§ **TESTO SELEZIONATO**

+ + + + + + +

Andai nei boschi e … inciampai

di Fabrizio Rinaldi, 20 giugno 2021

C’è in tutti noi un limite alla tolleranza, superato il quale c’è chi spara, chi sbraita, chi fa finta di nulla e tira dritto divenendo indifferente: e poi c’è chi scrive. In questo ultimo caso non lo si fa per trovare altri che la pensino al nostro stesso modo, o per convincerli a farlo, ma per non sparare o per non mettersi a urlare. Io il limite l’ho toccato leggendo una frase semplicissima, apparentemente innocente, che recensiva l’ennesimo libro-fotocopia di Tiziano Fratus sugli alberi: “Venite a camminare nei boschi, le foglie vi insegneranno saggezza”. A quanto pare ho soglie di tolleranza basse.

Le foglie vi insegneranno la saggezza! No, non ne posso più dei professionisti della fitness naturistica, di chi celebra le proprietà salvifiche dello stare nei boschi, di chi propina cure antidepressive basate sul vivere nel verde, di chi crede al potere rigenerante dell’abitare nelle campagne, e lo fa dal teleschermo o ingolfando le librerie.

+ + + + + + +

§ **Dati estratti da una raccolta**

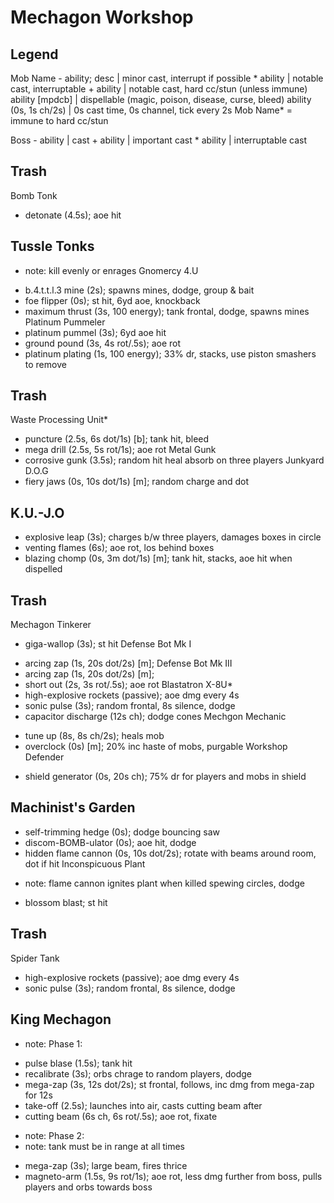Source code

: # Mechagon Workshop

## Legend
Mob Name
    - ability; desc   | minor cast, interrupt if possible
    * ability         | notable cast, interruptable
    + ability         | notable cast, hard cc/stun (unless immune)
      ability [mpdcb] | dispellable (magic, poison, disease, curse, bleed)
    ability (0s, 1s ch/2s) | 0s cast time, 0s channel, tick every 2s 
Mob Name* = immune to hard cc/stun

Boss
    - ability | cast
    + ability | important cast
    * ability | interruptable cast

## Trash
Bomb Tonk
  * detonate (4.5s); aoe hit

## Tussle Tonks
  - note: kill evenly or enrages
Gnomercy 4.U
  + b.4.t.t.l.3 mine (2s); spawns mines, dodge, group & bait
  + foe flipper (0s); st hit, 6yd aoe, knockback
  + maximum thrust (3s, 100 energy); tank frontal, dodge, spawns mines
Platinum Pummeler
  + platinum pummel (3s); 6yd aoe hit
  + ground pound (3s, 4s rot/.5s); aoe rot
  + platinum plating (1s, 100 energy); 33% dr, stacks, use piston smashers to remove
  
## Trash
Waste Processing Unit*
  + puncture (2.5s, 6s dot/1s) [b]; tank hit, bleed
  + mega drill (2.5s, 5s rot/1s); aoe rot
Metal Gunk
  + corrosive gunk (3.5s); random hit heal absorb on three players
Junkyard D.O.G
  + fiery jaws (0s, 10s dot/1s) [m]; random charge and dot

## K.U.-J.O
  + explosive leap (3s); charges b/w three players, damages boxes in circle
  + venting flames (6s); aoe rot, los behind boxes
  + blazing chomp (0s, 3m dot/1s) [m]; tank hit, stacks, aoe hit when dispelled

## Trash
Mechagon Tinkerer
  * giga-wallop (3s); st hit
Defense Bot Mk I
  + arcing zap (1s, 20s dot/2s) [m]; 
Defense Bot Mk III
  + arcing zap (1s, 20s dot/2s) [m]; 
  + short out (2s, 3s rot/.5s); aoe rot
Blastatron X-8U*
  + high-explosive rockets (passive); aoe dmg every 4s
  + sonic pulse (3s); random frontal, 8s silence, dodge
  + capacitor discharge (12s ch); dodge cones
Mechgon Mechanic
  * tune up (8s, 8s ch/2s); heals mob
  * overclock (0s) [m]; 20% inc haste of mobs, purgable
Workshop Defender
  + shield generator (0s, 20s ch); 75% dr for players and mobs in shield

## Machinist's Garden
  + self-trimming hedge (0s); dodge bouncing saw
  + discom-BOMB-ulator (0s); aoe hit, dodge
  + hidden flame cannon (0s, 10s dot/2s); rotate with beams around room, dot if hit
Inconspicuous Plant
  - note: flame cannon ignites plant when killed spewing circles, dodge
  + blossom blast; st hit

## Trash
Spider Tank
  + high-explosive rockets (passive); aoe dmg every 4s
  + sonic pulse (3s); random frontal, 8s silence, dodge

## King Mechagon
  - note: Phase 1:
  + pulse blase (1.5s); tank hit
  + recalibrate (3s); orbs chrage to random players, dodge
  + mega-zap (3s, 12s dot/2s); st frontal, follows, inc dmg from mega-zap for 12s
  + take-off (2.5s); launches into air, casts cutting beam after
  + cutting beam (6s ch, 6s rot/.5s); aoe rot, fixate
  - note: Phase 2:
  - note: tank must be in range at all times
  + mega-zap (3s); large beam, fires thrice
  + magneto-arm (1.5s, 9s rot/1s); aoe rot, less dmg further from boss, pulls players and orbs towards boss
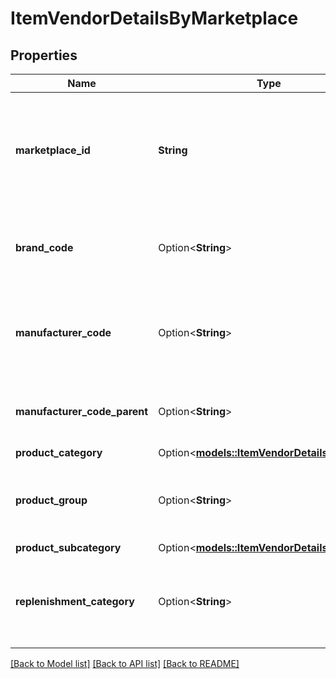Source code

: # ItemVendorDetailsByMarketplace

## Properties

Name | Type | Description | Notes
------------ | ------------- | ------------- | -------------
**marketplace_id** | **String** | Amazon marketplace identifier. To find the ID for your marketplace, refer to [Marketplace IDs](https://developer-docs.amazon.com/sp-api/docs/marketplace-ids). | 
**brand_code** | Option<**String**> | The brand code that is associated with an Amazon catalog item. | [optional]
**manufacturer_code** | Option<**String**> | The manufacturer code that is associated with an Amazon catalog item. | [optional]
**manufacturer_code_parent** | Option<**String**> | The parent vendor code of the manufacturer code. | [optional]
**product_category** | Option<[**models::ItemVendorDetailsCategory**](ItemVendorDetailsCategory.md)> |  | [optional]
**product_group** | Option<**String**> | The product group that is associated with an Amazon catalog item. | [optional]
**product_subcategory** | Option<[**models::ItemVendorDetailsCategory**](ItemVendorDetailsCategory.md)> |  | [optional]
**replenishment_category** | Option<**String**> | The replenishment category that is associated with an Amazon catalog item. | [optional]

[[Back to Model list]](../README.md#documentation-for-models) [[Back to API list]](../README.md#documentation-for-api-endpoints) [[Back to README]](../README.md)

+ + + + + + +

§ **ATTIVITÀ DA SVOLGERE**
1) Nel brano, perché scrive chi ha superato il proprio limite di tolleranza? Rispondi in una o due frasi.
2) Riproduci fedelmente il tratto del brano che va da "Le foglie vi insegneranno la" fino a "ingolfando le librerie.".

§ **RISPOSTE PER PUNTO**
1) Non scrive per trovare altri che la pensino allo stesso modo né per convincerli a farlo. Scrive per non sparare e per non mettersi a urlare.

2)
Le foglie vi insegneranno la saggezza! No, non ne posso più dei professionisti della fitness naturistica, di chi celebra le proprietà salvifiche dello stare nei boschi, di chi propina cure antidepressive basate sul vivere nel verde, di chi crede al potere rigenerante dell’abitare nelle campagne, e lo fa dal teleschermo o ingolfando le librerie.